Am I a manufacturer?

Manufacturers are defined in Article 3‘s 13th definition:

‘manufacturer’ means a natural or legal person who develops or manufactures products with digital elements or has
products with digital elements designed, developed or manufactured, and markets them under its name or trademark, whether for payment, monetisation or free of charge

Manufacturer is the main role responsible for compliance with the CRA. In the case of products being designed and manufactured outside of the EU, the obligations of the manufacturer will fall onto the importer.

If you’re making a device and selling it, you’re a manufacturer. If you were only making a component of it, say the SoC that is then integrated in a device, you would not be the manufacturer of the end device, but because you would be selling this SoC to the device’s manufacturer, you would be the manufacturer for the SoC. In that capacity, you hold a responsibility in regard to the CRA, and the end device manufacturer will rely on you to provide them with your technical documentation, including the EU declaration of conformity.

Are you developing a closed-source Android or iOS app? To the CRA, you’re a manufacturer! You will be responsible for ensuring that your app does not contain any vulnerabilities, and this extends to your dependencies.
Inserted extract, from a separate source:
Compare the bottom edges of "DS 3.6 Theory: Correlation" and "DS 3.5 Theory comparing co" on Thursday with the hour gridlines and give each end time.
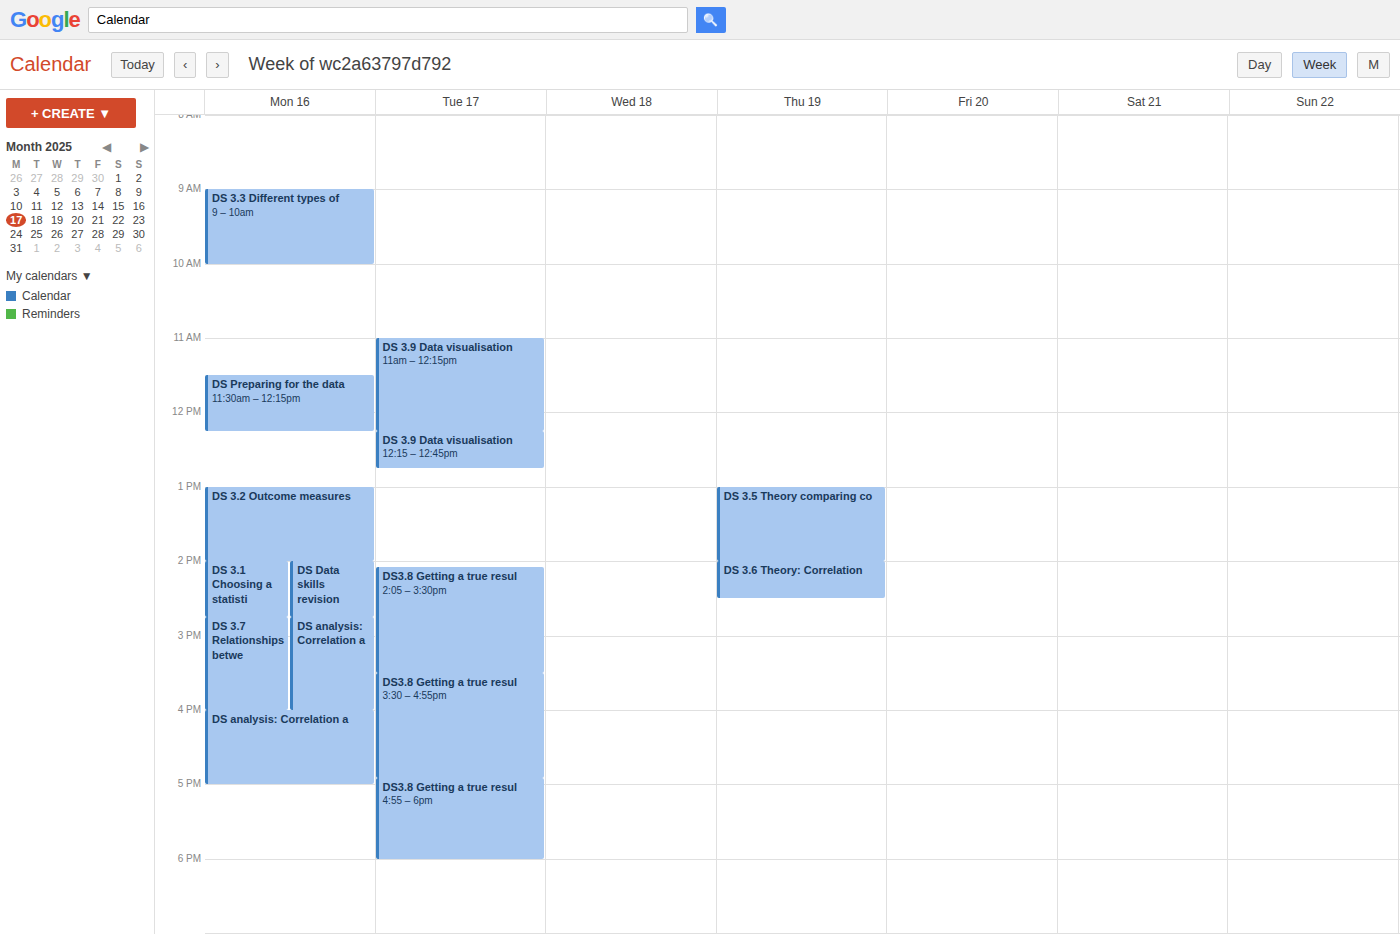
"DS 3.6 Theory: Correlation": 2:30 PM, halfway between the 2 PM and 3 PM lines. "DS 3.5 Theory comparing co": 2:00 PM, exactly on the 2 PM line.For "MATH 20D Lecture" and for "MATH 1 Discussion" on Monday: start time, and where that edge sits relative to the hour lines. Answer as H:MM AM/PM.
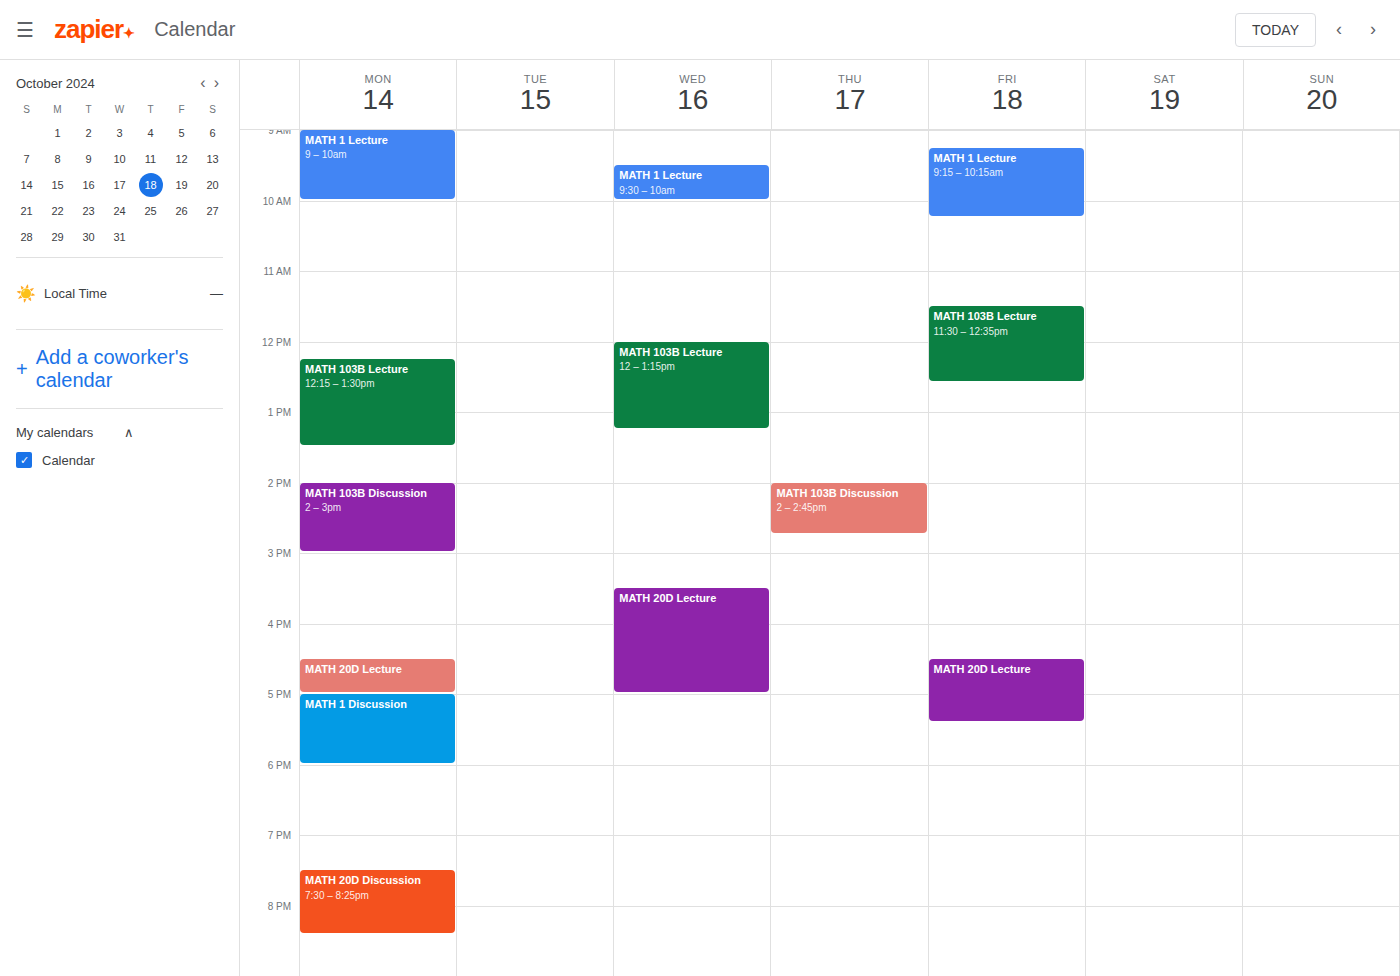
"MATH 20D Lecture": 4:30 PM, halfway between the 4 PM and 5 PM lines. "MATH 1 Discussion": 5:00 PM, exactly on the 5 PM line."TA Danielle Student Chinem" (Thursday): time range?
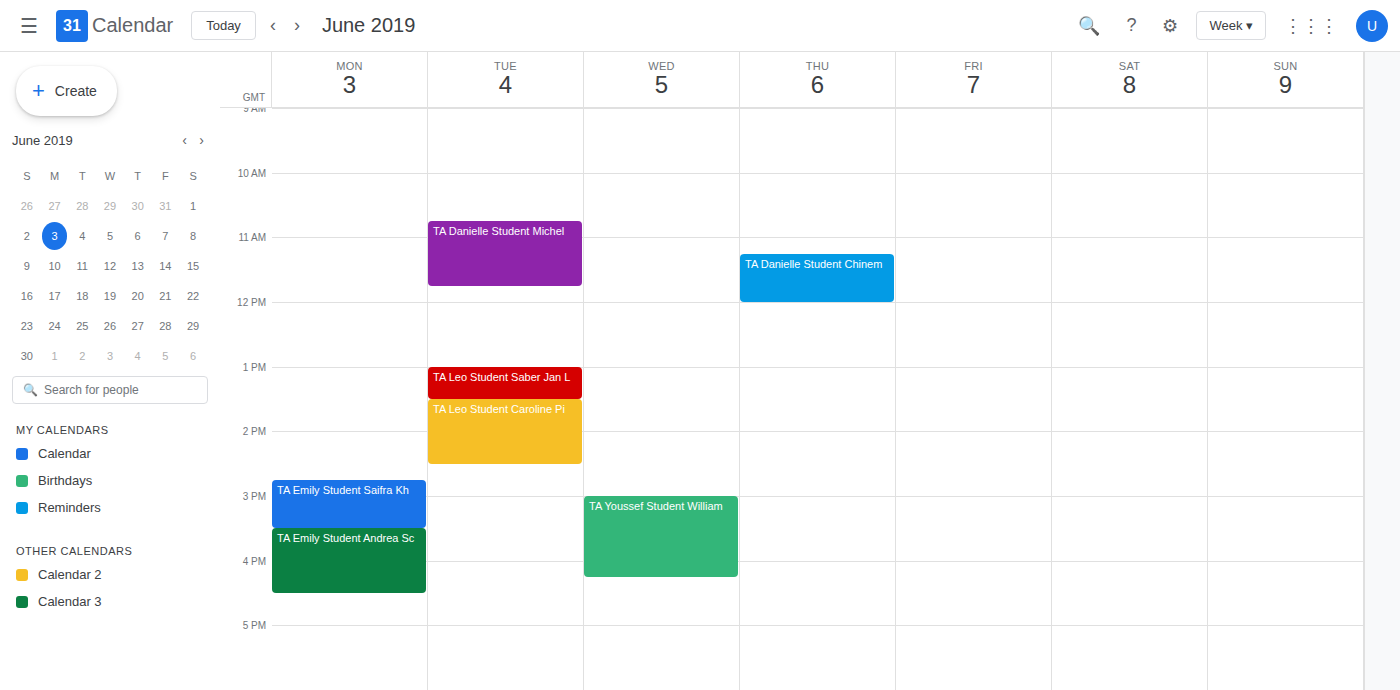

Among other things, you will have to review the libraries your app is using and their versions, and make sure that they do not have any known vulnerabilities.

Now that you should have an idea whether you’re a manufacturer in the eyes of the CRA, let’s dive into the obligations that come with that.

Reporting obligations

These obligations come first because they will be the first to apply, in September 2026. Manufacturers have different reporting obligations to different parties, all described in Article 14:

  • the central reporting platform of ENISA, the EU cybersecurity agency must be notified of any vulnerabilities known to be exploited in the product. As mentioned in the first blog post in this series, ENISA  will rely on the CSIRTs network to achieve that. And since our previous blog post, the French CSIRT has now set up an online form. After this, the CSIRT should synchronize with ENISA.
  • impacted users (or all users by default) must be notified of severe incidents impacting the product’s security

Additionally, manufacturers have the obligation to report vulnerabilities they identify in a component of their product to the manufacturer of the component, or the maintainer in the case of an open-source project.

Initial obligations

These obligations are relevant to manufacturers from the very beginning of the product’s lifecycle. Indeed, they will apply as soon as the product hits the EU market, and some will be much easier to comply with if taken into account at the start.

Cybersecurity risk assessment

This is the task that will come first in the list of manufacturer obligations, as it is intended to inform the entire lifecycle of the product, including planning and design. Its aim is to catalogue:

  • the intended use and conditions of use of the product
  • the cybersecurity risks that apply to the product in this use
  • actions put in place to mitigate those risks or their consequences

This should include threat modelling for the product, and will greatly benefit from accumulating evidence of actions put in place as they are introduced.

EU declaration of conformity & CE marking

The declaration of conformity is documented in Annex V, the simplified version is documented in Annex VI.
Manufacturers will need to write a declaration of conformity for their product before it enters the market. This declaration aims to track the conformity of the product, and information about its manufacturer.

The rules for the CE marking are described in Articles 29 and 30.

Neither is specific to the CRA, the only change here is the scope of the products to which this obligation applies, and how to handle details specific to products with digital elements.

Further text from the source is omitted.